## Task requirements
In the entries below, go to the line containing "left wrist: (140, 63)" and repeat it along with every later line, exactly.

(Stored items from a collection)
[Start of Attachment]

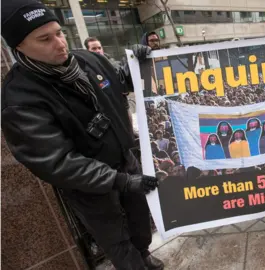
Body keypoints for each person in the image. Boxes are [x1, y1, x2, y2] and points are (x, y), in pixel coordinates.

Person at [1, 1, 164, 269]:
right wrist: (118, 181)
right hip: (90, 185)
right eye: (45, 39)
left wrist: (140, 63)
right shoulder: (20, 99)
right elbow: (57, 163)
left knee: (139, 220)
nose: (60, 44)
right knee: (114, 237)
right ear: (18, 46)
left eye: (59, 33)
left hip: (126, 162)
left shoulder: (88, 60)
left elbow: (122, 80)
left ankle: (144, 254)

[End of Attachment]

## Your solution
left wrist: (140, 63)
right shoulder: (20, 99)
right elbow: (57, 163)
left knee: (139, 220)
nose: (60, 44)
right knee: (114, 237)
right ear: (18, 46)
left eye: (59, 33)
left hip: (126, 162)
left shoulder: (88, 60)
left elbow: (122, 80)
left ankle: (144, 254)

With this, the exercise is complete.